Valorizzare il tempo dell’ascolto e l’importanza di praticarlo serve a sostenere la partecipazione di bambine e bambini nella vita quotidiana. Alla scuola spetta quindi il compito di educarli a sviluppare la capacità di “accorgersi” degli altri e di praticare un ascolto autentico. Educare all’ascolto significa, innanzitutto, fare da modello: l’insegnante ha il compito di porsi per primo in ascolto della classe e di creare spazi fisici e mentali per accogliere i pensieri e favorire lo scambio tra allievi/e. Questo percorso si costruisce attraverso momenti strutturati e nella pratica quotidiana delle relazioni.
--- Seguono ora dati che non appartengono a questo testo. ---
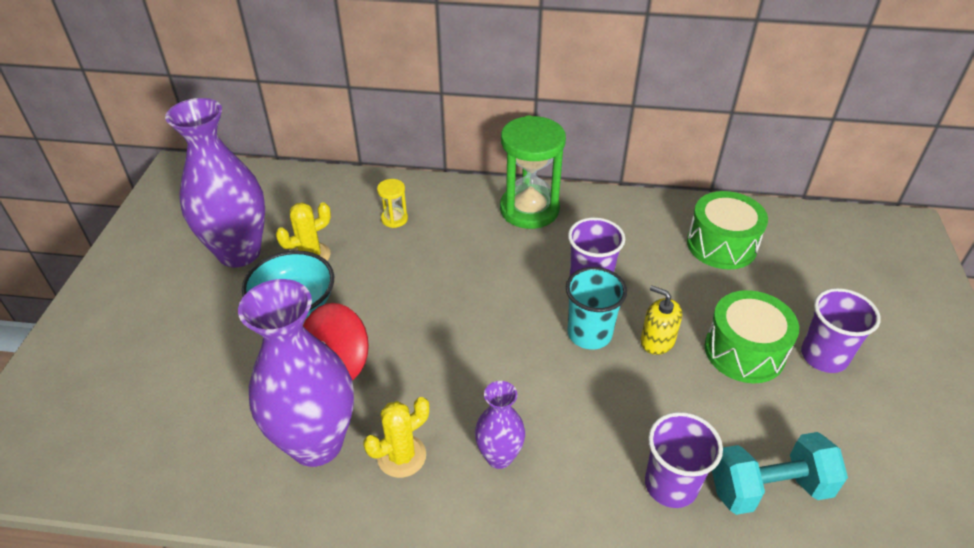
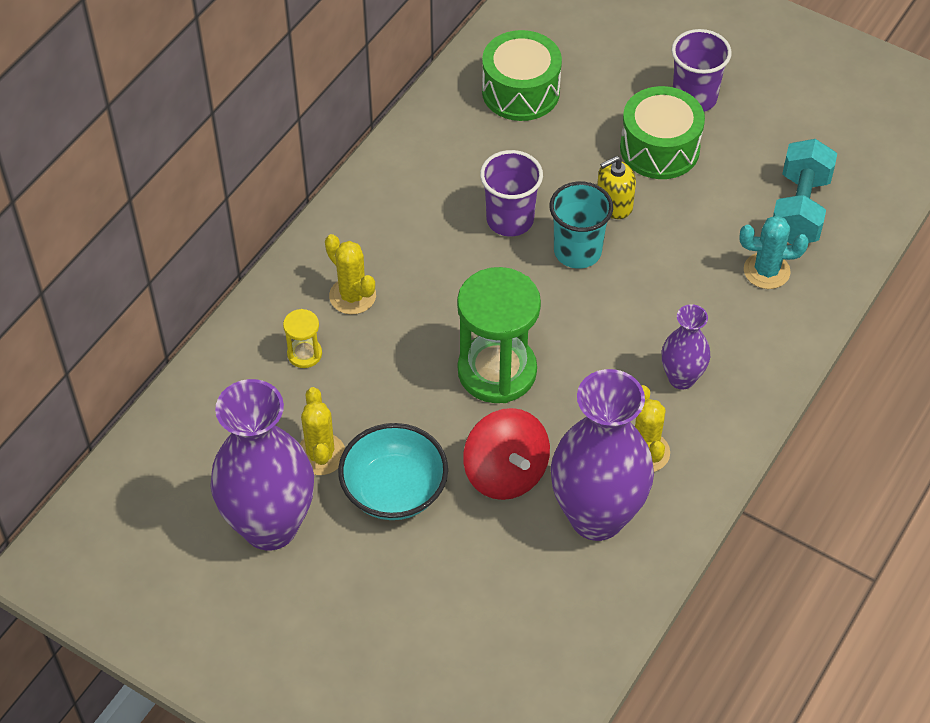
camera: 65 degrees left, 10 degrees up
(459, 224) = (352, 296): none -> yellow cactus
(529, 209) = (368, 223): green hourglass -> green hourglass (497, 371)
(671, 485) = (766, 271): purple cup -> turquoise cactus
Uno strumento particolarmente efficace è il tempo del cerchio (circle time), parte del Metodo integrato per l’educazione socio-affettiva nella scuola, ispirato alla psicologia umanistica. Si tratta di un’attività che favorisce inclusione e partecipazione, permettendo a bambine e bambini di condividere pensieri ed emozioni. Questa disposizione non è casuale: il cerchio elimina gerarchie, facilita il contatto visivo e crea un senso di appartenenza. Per saperne di più, è possibile visitare il nostro articolo dedicato al circle time.

Per non restare senza parole

Integrare il circle time nella routine scolastica offre numerosi benefici: sviluppa competenze comunicative e di ascolto, migliora il clima relazionale della classe, favorisce l’educazione emotiva e crea uno spazio sicuro in cui gli alunni si sentono riconosciuti. Dedicare 30 minuti alla settimana al circle time può sembrare poco, ma nel tempo produce cambiamenti significativi.Per chi insegna, è anche un’occasione preziosa per osservare la classe da un’altra prospettiva e coglierne bisogni spesso invisibili nella didattica quotidiana.


Contributo di Maria Campagna, insegnante della scuola primaria dell’IC Da Vinci-Frank di Torino e membro del Gruppo Docenti e Dirigenti Supporter di Save the Children.